Berlin - Es ist eine starke symbolische Geste. Die 1966 in München geborene Künstlerin und Regisseurin Hito Steyerl hat die Entgegennahme des Bundesverdienstkreuzes, die höchste Auszeichnung, die die Bundesrepublik zu vergeben hat, demonstrativ abgelehnt: in Form eines offenen Briefes. Sie verwahrt sich darin ausdrücklich gegen die staatliche Vereinnahmung unter der Phrase „Kunst ist Lebenselixier für alle“.

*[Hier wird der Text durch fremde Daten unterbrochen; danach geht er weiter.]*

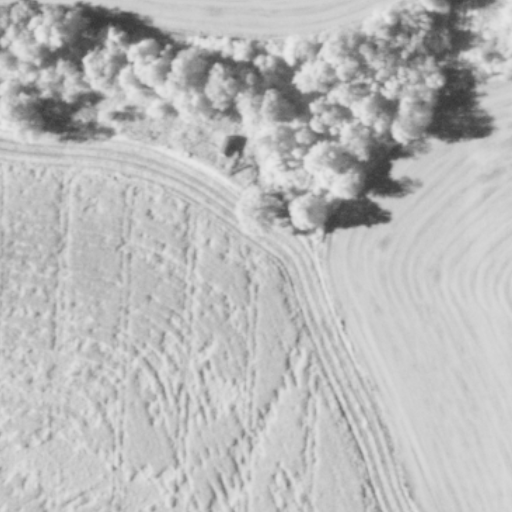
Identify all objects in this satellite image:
crop: (255, 256)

Zu bitter, so begründet Steyerl, sei die Erfahrung der letzten 18 Monate gewesen, „dass die Bereiche Bildung und Kultur in der Krise am wenigsten zählen“. Nein, eine Lockdowngegnerin sei sie nicht. „Ich habe anders als einige meiner Kollegen nichts, aber auch gar nichts dagegen, zum solidarischen Schutz meiner Mitmenschen beizutragen.“

Hito Steyerl hadert damit, wie zuletzt Systemrelevanz definiert worden sei, ganz zu schweigen von Kultur. Ihre Stellungnahme ist eine Wutrede gegen die von vielen als dramatischen Affront wahrgenommene Vernachlässigung der Künstlerinnen und Künstler in der Corona-Pandemie.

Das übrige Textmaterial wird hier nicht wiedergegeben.